Sunday

a fiberglass fish diorama on a grasslot / a museum of taxidermy’d spoils

           

a fiberglass fish diorama on a grasslot  / a museum of taxidermy’d spoils

 

I Left Minneapolis on the 23rd of May.  I headed northeast to a touristy hump in the watery North-woods of Hayward, Wisconsin.  I trampled a poor raccoon on my way in on highway B.  I camped with L. Primozic in a cabin on lake Calhoun, we stacked beercans on a fence stake with the permanent campers. I wore my lounging raccoon t-shirt to acknowledge the raccoon death.  I failed to find the meaty corpse as I re-drove my steps in the morning toward the largest fiberglass sculpture to date.

 

The giant muskie ( blank feet long) overwhelmed the grasslot as the focus of an outdoor diarama of mega fiberglass freshwater species—walleye, rainbow trout, coho salmon, rock bass, bluegill, and on.  Every sculpture, shrub, and pile of tires is dedicated to a person passed.   The freshwater museum holds 300+ taxidermy’d fish, native birds, photographic records of largest catches, old outboard motors, and a couple of yeti people. 

 

Each visitor had a camera, the inside of the mammoth fish smelled of powdery perfume and armpit stench.  I sat a bench, did some sketching and drank strong coffee in the sun.  Birds perched and pooped on the fiberglass tail fins and poked their beaks into the hewn wet grass of the sprinkler systems.  As I left, a few guys came in, “what is this place?”  “It’s a museum.”  “oh, we stopped because of the giant fish.” 

 

On the way down to Shelbyville, IN, the place of my youth, as I was driving I-39 south towards Bloomington, IL I saw some cop in the median with a pistil pulled and pointed toward the earth, he fired loudly just as I passed.  I was shocked and another deer was dead.     




   

       

Tuesday

To experience the American Landscape, I will utilize an auto, to verbalize my thoughts along the way, I will utilize this blog. I imagine it will be something like a photo-journal for my own organization of matters. If it gets boring, look at the pictures.


odometer read: 53699

This is the beginning of an essay I wrote over the winter. It thoroughly encouraged the present trip.

In his work of non-fiction, The Spell of the Sensuous, David Abram refers to national parks as “contained wilderness museums.” These words have lingered with me for several months. I have often thought of the earth as a living sculpture in the round. Much of my work considers the human treatment of this sculpture as though it were a child’s malleable sandbox with specialized earth manipulating devices to paw out lakes, build mountains, damn rivers, and flood civilizations.

One day late summer in Minneapolis, I watched bright yellow backhoes repeatedly hoisting concrete hunks to the bed of a machine. The receiving machine beat the concrete violently into smaller bits resolutely carried along a conveyor to another machine. This machine ground the bits to a sand-like substance that shot off a long-arm-conveyor like water from a hose. A thousand-ton bridge truss could be turned to a pile of sand as fluidly as a flooded stream carves a newfound route into the earth.

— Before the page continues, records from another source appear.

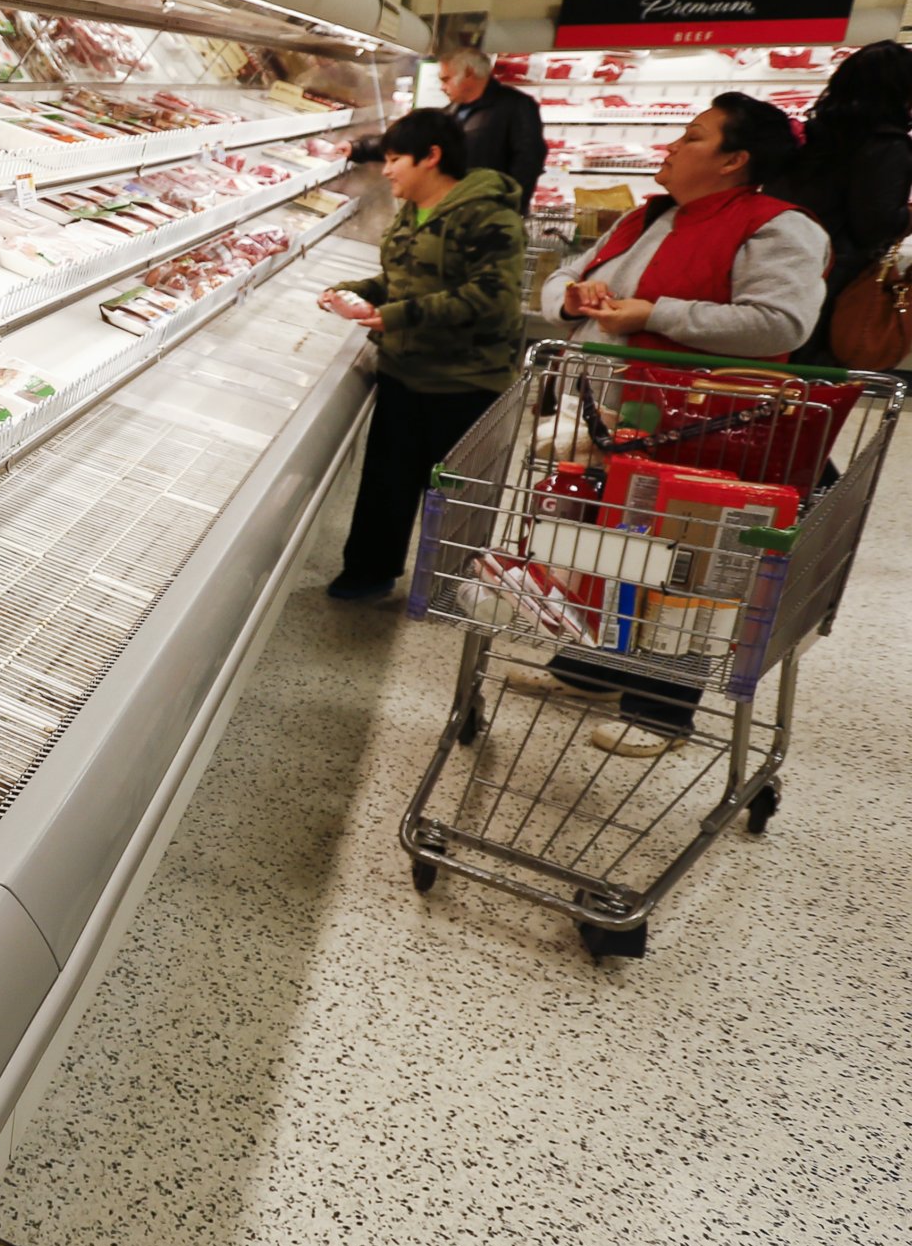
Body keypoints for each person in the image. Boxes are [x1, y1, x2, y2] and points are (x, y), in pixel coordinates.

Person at [522, 91, 829, 757]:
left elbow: (781, 323)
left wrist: (653, 313)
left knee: (685, 568)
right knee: (607, 544)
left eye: (691, 137)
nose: (671, 146)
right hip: (612, 420)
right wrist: (571, 298)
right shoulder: (646, 216)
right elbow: (566, 278)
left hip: (704, 431)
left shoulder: (778, 228)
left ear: (734, 160)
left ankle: (662, 709)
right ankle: (593, 665)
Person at [318, 108, 527, 602]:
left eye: (395, 159)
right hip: (404, 369)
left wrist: (398, 316)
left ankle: (453, 590)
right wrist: (351, 291)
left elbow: (491, 299)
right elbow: (399, 279)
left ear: (431, 157)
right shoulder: (413, 207)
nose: (385, 169)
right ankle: (368, 572)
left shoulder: (489, 213)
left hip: (466, 380)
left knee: (457, 496)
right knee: (385, 483)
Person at [765, 40, 912, 366]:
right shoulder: (887, 144)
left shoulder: (808, 134)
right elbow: (874, 225)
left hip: (779, 261)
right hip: (835, 278)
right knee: (811, 379)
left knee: (770, 367)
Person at [437, 47, 547, 209]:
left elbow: (529, 159)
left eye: (446, 79)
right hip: (453, 210)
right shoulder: (448, 113)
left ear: (468, 72)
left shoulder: (516, 106)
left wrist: (511, 207)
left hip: (493, 213)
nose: (442, 87)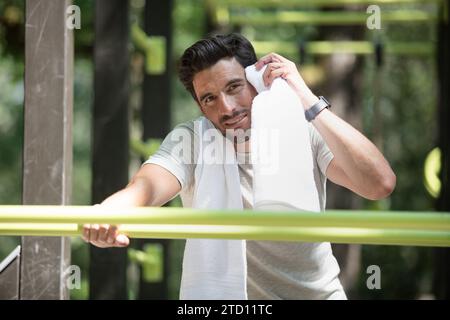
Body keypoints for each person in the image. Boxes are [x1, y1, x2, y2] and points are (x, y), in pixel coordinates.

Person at [82, 33, 396, 299]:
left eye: (234, 88)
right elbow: (144, 188)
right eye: (209, 98)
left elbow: (379, 184)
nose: (227, 108)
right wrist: (106, 214)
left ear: (257, 82)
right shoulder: (193, 139)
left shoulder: (303, 127)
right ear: (200, 106)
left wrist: (305, 96)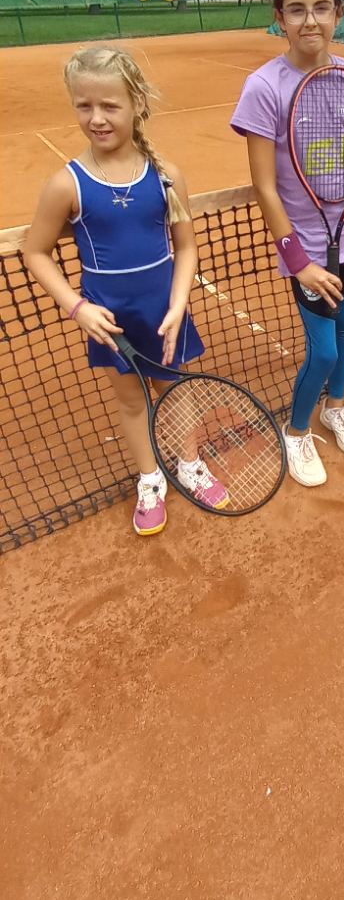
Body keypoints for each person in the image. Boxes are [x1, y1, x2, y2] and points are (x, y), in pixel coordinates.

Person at [23, 45, 228, 537]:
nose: (96, 118)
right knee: (133, 402)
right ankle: (150, 478)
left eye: (109, 105)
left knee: (175, 391)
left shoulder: (166, 176)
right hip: (109, 320)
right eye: (84, 105)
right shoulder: (66, 184)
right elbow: (36, 252)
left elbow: (186, 248)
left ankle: (190, 464)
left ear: (136, 103)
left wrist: (179, 303)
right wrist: (78, 309)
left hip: (164, 313)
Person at [231, 0, 344, 488]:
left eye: (321, 7)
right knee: (326, 348)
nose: (309, 20)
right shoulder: (264, 87)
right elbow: (265, 187)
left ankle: (335, 407)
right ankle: (295, 432)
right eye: (296, 9)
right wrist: (298, 261)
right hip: (306, 250)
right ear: (279, 17)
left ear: (338, 12)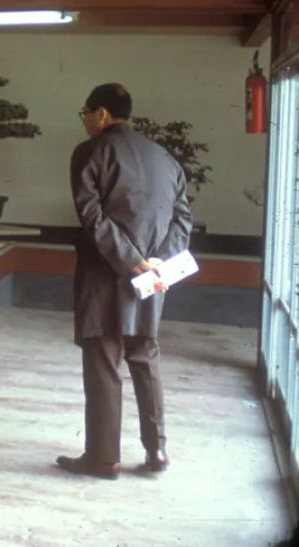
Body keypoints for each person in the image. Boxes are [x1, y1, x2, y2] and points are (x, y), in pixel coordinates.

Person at [57, 83, 192, 480]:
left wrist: (131, 262)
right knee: (145, 357)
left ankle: (103, 458)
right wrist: (157, 265)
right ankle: (158, 451)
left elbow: (92, 216)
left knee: (103, 364)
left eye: (84, 112)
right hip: (153, 279)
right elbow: (183, 218)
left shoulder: (89, 152)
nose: (83, 120)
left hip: (104, 275)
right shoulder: (165, 158)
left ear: (101, 115)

As I travel, I consider the progress, beauty, and folly of the American landscape. I think about the 3.7 million square miles of this country as a living museum of animals, plants, and the objects created by humans. I think about what it means to be human. For this traveltrip, in light of Abrams words, I consider the landscape an actual museum: The Museum of Objects in the American Landscape I'll call it, or MAOL.

MOAL’s corridors are spread out with highway and sky and its exhibitions are open to the powers and magic of nature. The museum can be approached in limitless ways with countless participatory relationships between the viewer and the exhibits. The museum is composed of myriads of functional objects, natural objects, art objects, non-art objects and, and objects existing someplace in between. The museum is a living natural history museum complete with humanity and road kill.

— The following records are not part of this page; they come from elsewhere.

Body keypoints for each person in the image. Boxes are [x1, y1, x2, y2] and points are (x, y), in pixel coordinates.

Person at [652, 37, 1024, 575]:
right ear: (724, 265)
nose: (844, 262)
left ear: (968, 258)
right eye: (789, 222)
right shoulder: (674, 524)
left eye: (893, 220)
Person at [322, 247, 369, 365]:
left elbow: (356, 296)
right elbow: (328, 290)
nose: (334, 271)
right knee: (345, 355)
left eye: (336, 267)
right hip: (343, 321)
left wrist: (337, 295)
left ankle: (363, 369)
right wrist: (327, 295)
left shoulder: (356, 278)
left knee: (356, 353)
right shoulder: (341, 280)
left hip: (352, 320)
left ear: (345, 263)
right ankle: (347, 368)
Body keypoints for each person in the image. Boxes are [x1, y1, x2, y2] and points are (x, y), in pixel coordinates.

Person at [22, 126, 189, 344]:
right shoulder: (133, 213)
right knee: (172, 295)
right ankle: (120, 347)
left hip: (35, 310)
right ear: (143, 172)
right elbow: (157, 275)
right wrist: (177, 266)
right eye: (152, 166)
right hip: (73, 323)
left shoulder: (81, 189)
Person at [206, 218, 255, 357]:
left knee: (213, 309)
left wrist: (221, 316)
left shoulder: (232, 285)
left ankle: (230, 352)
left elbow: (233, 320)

For this essay, I will focus on a selected collection of objects and folk art in the land. I will call the exhibition Monuments, Miracles, and Mega Folk Fauna. As the viewers are encouraged to experience the lengthy distances between objects, they are equally advised to use their travel time to ponder and converse what they have observed and felt with companions and friends. The didactics for this exhibit come in the form of audio files to be verbalized in your auto while traversing between objects. The exhibition will ask the viewers to notice the exchanges between human creations and the so compelled natural world. It is also important while examining this exhibition to consider the natural history of the land on which the museum exists and to remember the predecessors of modern day natural history museums.